When I was twenty I dreamt of a gas range.
It worked for her, I told myself.
It was the only way to go.
the most poetic end
the most triumphant
Why do all the great suicides take place in London?
I thought about how many extra rocks it would take to drown myself in the Thames.
Obsessively checked bodies of water where I could be carried away but none were in London
None of those lakes and streams took the last breath of Virginia
My alternate patron saint of suicide
So what was the point?
When I was 20 I crushed up a hundred pills of tylenol extra strength Mixed it with pink lemonade
The college-girl mentality
A beautiful, tragic death
People would weep at the open casket
Gauzy dress and tiny wrists
Funny, that college-girl mentality
I’d been thinking about off myself since I was twelve
I imagined I could know Sylvia
if I could die young too
leave behind my unfinished works
so people could curate the stories for me
let someone else do the messy work
twisting my heartaches into a story
one worth saying out loud
but pink lemonade might look right for the perfect literary icon suicide
the aesthetic of femininity
the glass shattered on the floor when I lost consciousness
but acidic beverages don’t hide the taste of Tylenol
and when you drop the glass
your Ikea mattress will forever be stained pink
how’s that for the college-girl mentality?

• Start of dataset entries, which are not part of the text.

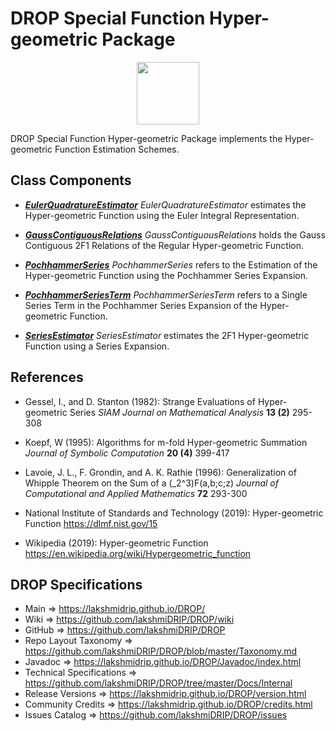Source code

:# DROP Special Function Hyper-geometric Package

<p align="center"><img src="https://github.com/lakshmiDRIP/DROP/blob/master/DRIP_Logo.gif?raw=true" width="100"></p>

DROP Special Function Hyper-geometric Package implements the Hyper-geometric Function Estimation Schemes.


## Class Components

 * [***EulerQuadratureEstimator***](https://github.com/lakshmiDRIP/DROP/tree/master/src/main/java/org/drip/specialfunction/hypergeometric/EulerQuadratureEstimator.java)
 <i>EulerQuadratureEstimator</i> estimates the Hyper-geometric Function using the Euler Integral Representation.

 * [***GaussContiguousRelations***](https://github.com/lakshmiDRIP/DROP/tree/master/src/main/java/org/drip/specialfunction/hypergeometric/GaussContiguousRelations.java)
 <i>GaussContiguousRelations</i> holds the Gauss Contiguous 2F1 Relations of the Regular Hyper-geometric Function.

 * [***PochhammerSeries***](https://github.com/lakshmiDRIP/DROP/tree/master/src/main/java/org/drip/specialfunction/hypergeometric/PochhammerSeries.java)
 <i>PochhammerSeries</i> refers to the Estimation of the Hyper-geometric Function using the Pochhammer Series Expansion.

 * [***PochhammerSeriesTerm***](https://github.com/lakshmiDRIP/DROP/tree/master/src/main/java/org/drip/specialfunction/hypergeometric/PochhammerSeriesTerm.java)
 <i>PochhammerSeriesTerm</i> refers to a Single Series Term in the Pochhammer Series Expansion of the Hyper-geometric Function.

 * [***SeriesEstimator***](https://github.com/lakshmiDRIP/DROP/tree/master/src/main/java/org/drip/specialfunction/hypergeometric/SeriesEstimator.java)
 <i>SeriesEstimator</i> estimates the 2F1 Hyper-geometric Function using a Series Expansion.


## References

 * Gessel, I., and D. Stanton (1982): Strange Evaluations of Hyper-geometric Series <i>SIAM Journal on Mathematical Analysis</i> <b>13 (2)</b> 295-308

 * Koepf, W (1995): Algorithms for m-fold Hyper-geometric Summation <i>Journal of Symbolic Computation</i> <b>20 (4)</b> 399-417

 * Lavoie, J. L., F. Grondin, and A. K. Rathie (1996): Generalization of Whipple Theorem on the Sum of a (_2^3)F(a,b;c;z) <i>Journal of Computational and Applied Mathematics</i> <b>72</b> 293-300

 * National Institute of Standards and Technology (2019): Hyper-geometric Function https://dlmf.nist.gov/15

 * Wikipedia (2019): Hyper-geometric Function https://en.wikipedia.org/wiki/Hypergeometric_function


## DROP Specifications

 * Main                     => https://lakshmidrip.github.io/DROP/
 * Wiki                     => https://github.com/lakshmiDRIP/DROP/wiki
 * GitHub                   => https://github.com/lakshmiDRIP/DROP
 * Repo Layout Taxonomy     => https://github.com/lakshmiDRIP/DROP/blob/master/Taxonomy.md
 * Javadoc                  => https://lakshmidrip.github.io/DROP/Javadoc/index.html
 * Technical Specifications => https://github.com/lakshmiDRIP/DROP/tree/master/Docs/Internal
 * Release Versions         => https://lakshmidrip.github.io/DROP/version.html
 * Community Credits        => https://lakshmidrip.github.io/DROP/credits.html
 * Issues Catalog           => https://github.com/lakshmiDRIP/DROP/issues
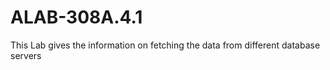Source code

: # ALAB-308A.4.1
This Lab gives the information on fetching the data from different database servers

Am I now the icon I’ve always dreamt of becoming?
They tell you lies
Lies with the fuzzy outline of
Sylvia Plath and Virginia Woolf
The pain of women who lived years before you were born
who should have been over eighty when I was twenty and planning my suicide
But I am here
yet to write my magnus opus
the things they could have written
the stories you can tell
not to give them up to gas ovens
and rocks in your pockets
You can drink pink lemonade and whisky,
and black coffee when you feel like it.